So I watch Sabotage, the new Ah-nuld movie last night on DVD. Pee-yew, what a stinker. But what really struck me was the number of severity of the plot holes.
Arnold was the leader of a special DEA team that worked special undercover cases against drug cartels. The movie opens with the team crashing a big money laundering scheme at the fancy party of a drug lord. Lizzy, an undercover officer, is already inside and we can see that the house is quite fancy. Arnold’s team breaks down the door and Lizzy shoots one of the drug guys trying to have sex with her (because, of course, she’s undercover as a prostitute) and jumps out the window.
Then we cut back to Arnold’s team (now joined by Lizzy) advancing into the house, which is no longer a fancy drug lord’s mansion but a dingy storage facility that has lots of bare concrete and trash strewn everywhere. Arnold and his team don’t let the alternate reality they’ve clearly slipped into stop them, so they start stealing some of the money. The plan to steal the money involves grabbing single stacks of bills, wrapping them in plastic, and tying them to a string that the team is feeding down a sewer line. At one point, they give themselves three minutes to get in and out (which they stick to) and say they stole $10,000,000. The only way that’s possible is if each guy on the team wrapped one stack of 100s ($10,000) every second for the entire three minutes. After the three minutes are up, they set fire to the money as this appears to be the real reason for their mission.
Cut to… an FBI investigation into the missing $10,000,000… that was originally part of a much larger that they were ordered to burn. One member of Arnold’s team even pointed out this little plot hole (“How do you know money is missing if you told us to burn it all?”) and the FBI guys just kept right on accusing them of stealing it.

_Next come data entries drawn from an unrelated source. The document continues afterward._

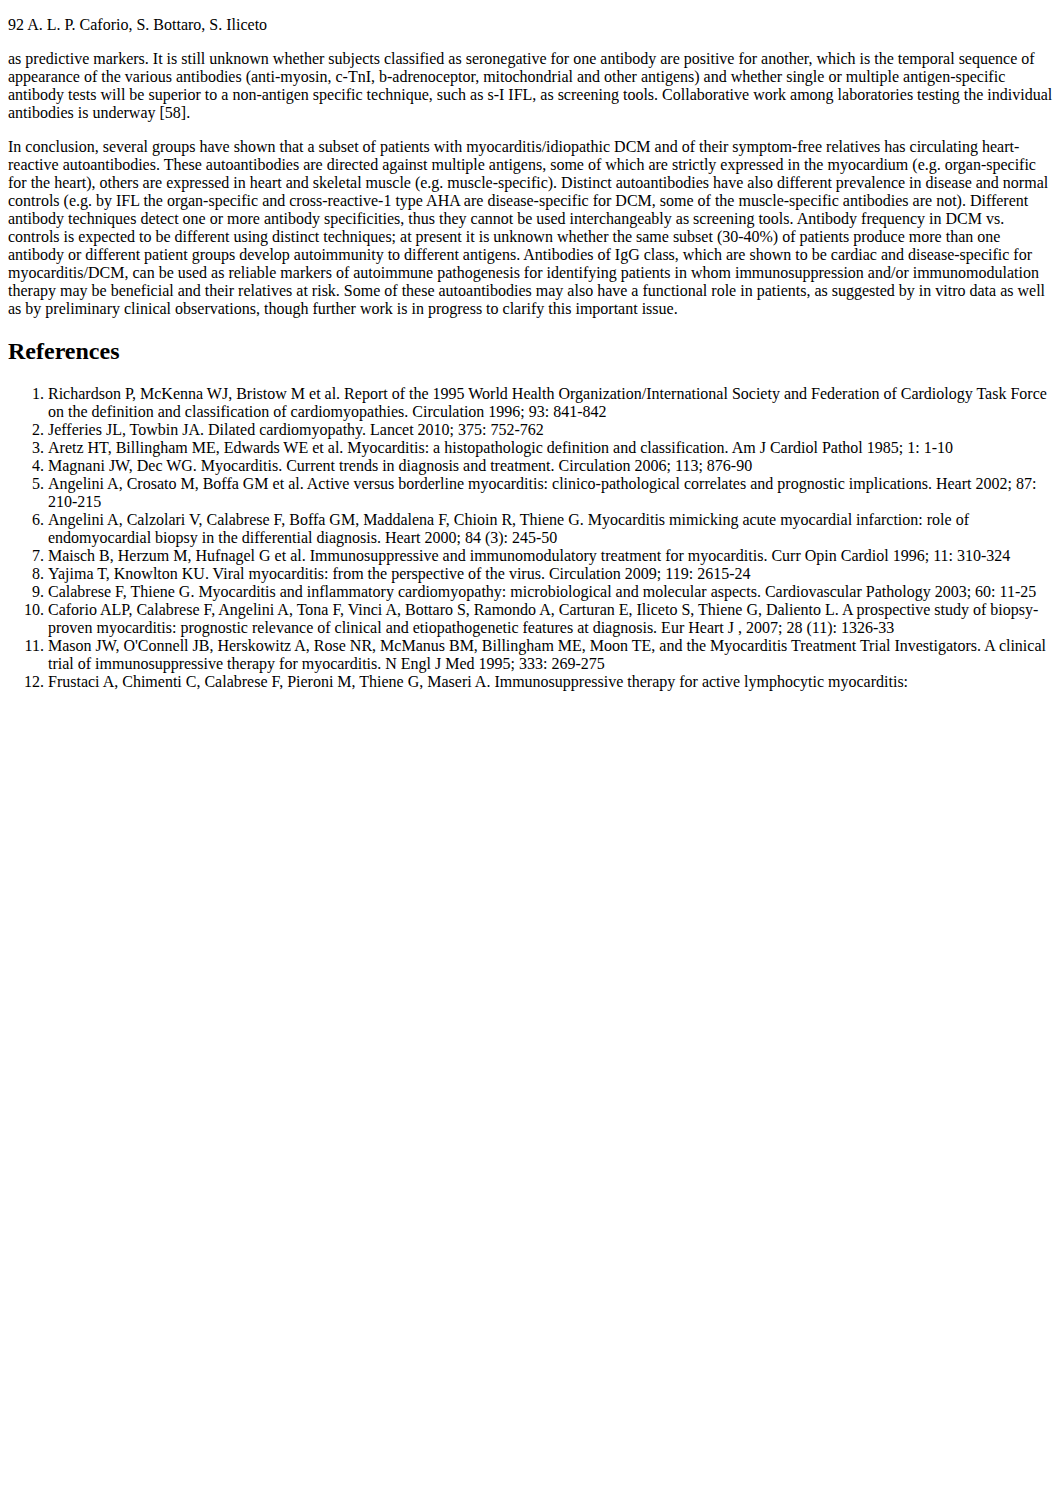92 A. L. P. Caforio, S. Bottaro, S. Iliceto
as predictive markers. It is still unknown whether subjects classified as seronegative for one antibody are positive for another, which is the temporal sequence of appearance of the various antibodies (anti-myosin, c-TnI, b-adrenoceptor, mitochondrial and other antigens) and whether single or multiple antigen-specific antibody tests will be superior to a non-antigen specific technique, such as s-I IFL, as screening tools. Collaborative work among laboratories testing the individual antibodies is underway [58].
In conclusion, several groups have shown that a subset of patients with myocarditis/idiopathic DCM and of their symptom-free relatives has circulating heart-reactive autoantibodies. These autoantibodies are directed against multiple antigens, some of which are strictly expressed in the myocardium (e.g. organ-specific for the heart), others are expressed in heart and skeletal muscle (e.g. muscle-specific). Distinct autoantibodies have also different prevalence in disease and normal controls (e.g. by IFL the organ-specific and cross-reactive-1 type AHA are disease-specific for DCM, some of the muscle-specific antibodies are not). Different antibody techniques detect one or more antibody specificities, thus they cannot be used interchangeably as screening tools. Antibody frequency in DCM vs. controls is expected to be different using distinct techniques; at present it is unknown whether the same subset (30-40%) of patients produce more than one antibody or different patient groups develop autoimmunity to different antigens. Antibodies of IgG class, which are shown to be cardiac and disease-specific for myocarditis/DCM, can be used as reliable markers of autoimmune pathogenesis for identifying patients in whom immunosuppression and/or immunomodulation therapy may be beneficial and their relatives at risk. Some of these autoantibodies may also have a functional role in patients, as suggested by in vitro data as well as by preliminary clinical observations, though further work is in progress to clarify this important issue.
References
Richardson P, McKenna WJ, Bristow M et al. Report of the 1995 World Health Organization/International Society and Federation of Cardiology Task Force on the definition and classification of cardiomyopathies. Circulation 1996; 93: 841-842
Jefferies JL, Towbin JA. Dilated cardiomyopathy. Lancet 2010; 375: 752-762
Aretz HT, Billingham ME, Edwards WE et al. Myocarditis: a histopathologic definition and classification. Am J Cardiol Pathol 1985; 1: 1-10
Magnani JW, Dec WG. Myocarditis. Current trends in diagnosis and treatment. Circulation 2006; 113; 876-90
Angelini A, Crosato M, Boffa GM et al. Active versus borderline myocarditis: clinico-pathological correlates and prognostic implications. Heart 2002; 87: 210-215
Angelini A, Calzolari V, Calabrese F, Boffa GM, Maddalena F, Chioin R, Thiene G. Myocarditis mimicking acute myocardial infarction: role of endomyocardial biopsy in the differential diagnosis. Heart 2000; 84 (3): 245-50
Maisch B, Herzum M, Hufnagel G et al. Immunosuppressive and immunomodulatory treatment for myocarditis. Curr Opin Cardiol 1996; 11: 310-324
Yajima T, Knowlton KU. Viral myocarditis: from the perspective of the virus. Circulation 2009; 119: 2615-24
Calabrese F, Thiene G. Myocarditis and inflammatory cardiomyopathy: microbiological and molecular aspects. Cardiovascular Pathology 2003; 60: 11-25
Caforio ALP, Calabrese F, Angelini A, Tona F, Vinci A, Bottaro S, Ramondo A, Carturan E, Iliceto S, Thiene G, Daliento L. A prospective study of biopsy-proven myocarditis: prognostic relevance of clinical and etiopathogenetic features at diagnosis. Eur Heart J , 2007; 28 (11): 1326-33
Mason JW, O'Connell JB, Herskowitz A, Rose NR, McManus BM, Billingham ME, Moon TE, and the Myocarditis Treatment Trial Investigators. A clinical trial of immunosuppressive therapy for myocarditis. N Engl J Med 1995; 333: 269-275
Frustaci A, Chimenti C, Calabrese F, Pieroni M, Thiene G, Maseri A. Immunosuppressive therapy for active lymphocytic myocarditis:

This is film school level stuff. How did these kinds of major errors get into a bigtime Hollywood movie. The actual mechanics of the heist, OK, I can chalk that up to Hollywood time displacement. But the rest is just pathetic.
According to the trivia page in the IMDb, there are at least a couple reasons why it’s a mess. First, the director turned in a version that was almost three hours long and the studio cut about an hour from it. Second, the director offered the studio two different endings for the film. The studio didn’t like either one and insisted the director film a third ending that they then used:
I read that on IMDB, which just further complicates things. If all we’re talking about is a different ending, then the two proposed “original” endings open up even more plot holes. Arnold can’t be behind it all because he’s shown as the victim of several attacks at that point. Including one where his supposed co-conspirators chase him with a machine gun.
As for the three-hour cut, while it may have been better, there was no mystery here. I wasn’t surprised at all when Lizzy turned out to be the traitor. They practically telegraph it from the beginning.
My guess would be that the pitch of “Arnold Schwarzenegger as leader of a DEA team” gets the green light as a movie, and the script is written as an afterthought. Isn’t that how Hollywood usually works?
Who knows what happened? Sometimes a movie will go ahead with filming even though the script is unfinished. The lead actor, the director, the writer, and the producers will disagree about what sort of movie they’re making, sometimes in rather basic ways. But they will go ahead because there’s a lot of money committed to the project, the actors and director are ready to go and on a tight schedule, and they decided they’re sure that the film can make a lot of money, despite the vagueness about what it’s going to be like. Yeah, this is kind of stupid, but it happens. Sometimes the film actually turns out to be good anyway, and sometimes it turns out to be a mess:
They didn’t burn the money- Arnold placed a duffel bad full of explosives next to it and shot it to set it off. It blew the money everywhere and partially burned them.
Lizzy doesn’t ask how they know how much money is missing since it was burned; she asks “It was a big, giant, fuckin’ stack of money. How do you know exactly down to the dollar was in that room?” She is then told that the FBI was carrying on a parallel investigation.
It might be a slight stretch to ask the audience to believe the FBI could know that $10,000,000 didn’t get fully burned and is instead missing and that a mansion has really shitty concrete tunnels in them, but I wouldn’t call them plot holes. They’re pretty ordinary leaps of belief one has to take when watching an action movie. Getting stacks of bills that equal 10,000,000 down a drain pipe in three minutes is an even bigger stretch, but I’m not sure that qualifies as a plot hole, either.
Yes, it matters. You said they burned the money and that one of them pointed out that plot hole by asking how they know how much money there was if it was burned. Me pointing out that neither of those things happened matters.
Bad guys building a concrete fortress on one end of a mansion they party in isn’t a plot hole.